Lessons from my COVID bubble

Updated: Jan 22

Sometimes I feel like I am the only one who truly enjoyed staying in my COVID bubble—not that I enjoyed worrying about getting sick or worse, but I truly enjoyed the slower pace of life and staying home with my family.

I guess I’ve always been somewhat of a homebody and keeping commitments, other than family ones, has been a struggle for me too. I just don’t like feeling boxed in or spread too thin.

When you work a full-time job, the last thing you want is every minute of your free time blocked off. At least that’s how I feel. I only have one child and she’s not into sports—thank God—so we have lots of downtime on the weekends.

With much of the workforce now returning to the office and life returning back to "normal", I can't help but feel sad. I am lucky enough to work for a company that allows me to work remotely on a permanent basis, so this doesn't really affect me. But, the expectations to come out of hiding and meet friends for lunch or dinner are strong and I am not sure I'm ready for that.

I've always been someone who values spending quality time with one or two friends and I've never enjoyed being in a room full of people.
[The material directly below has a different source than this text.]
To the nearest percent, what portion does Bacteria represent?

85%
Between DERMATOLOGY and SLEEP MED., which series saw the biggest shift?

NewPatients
My wedding day is a great example of the latter.

Don‘t get me wrong, it was one of the best days of my life. It was also surreal (and stressful) in that it was the first time—and probably the last—when I shared a room with everyone from all phases of my life. Co-workers and managers throughout the years, aunts, uncles, cousins, lifelong friends from school, and college roommates. It was a great day but I wore myself out making sure I spent equal time with everyone.
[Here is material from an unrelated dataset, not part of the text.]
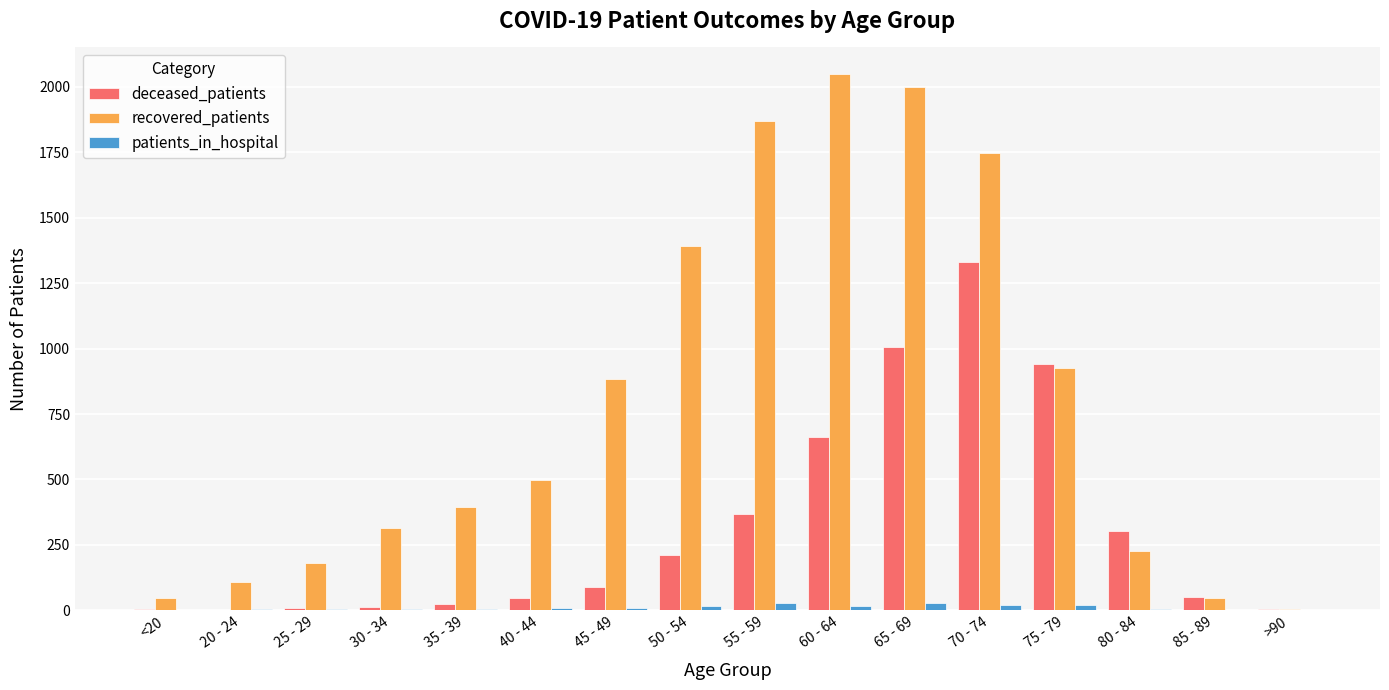

What is the sum of all deceased_patients values?

5070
At this point in my life, I truly treasure quiet days at home with my family, and I really don’t understand why everyone has to schedule something for every spare minute they have. When did everyone become so obsessed with “busyness?”

I think the pandemic helped remind people of what really matters in life. It’s not how much money you have in the bank, the material things you acquire, or how many things you check off your daily list. It’s the people you love and enjoy spending time with. I hope people don’t lose sight of that. I know I won’t.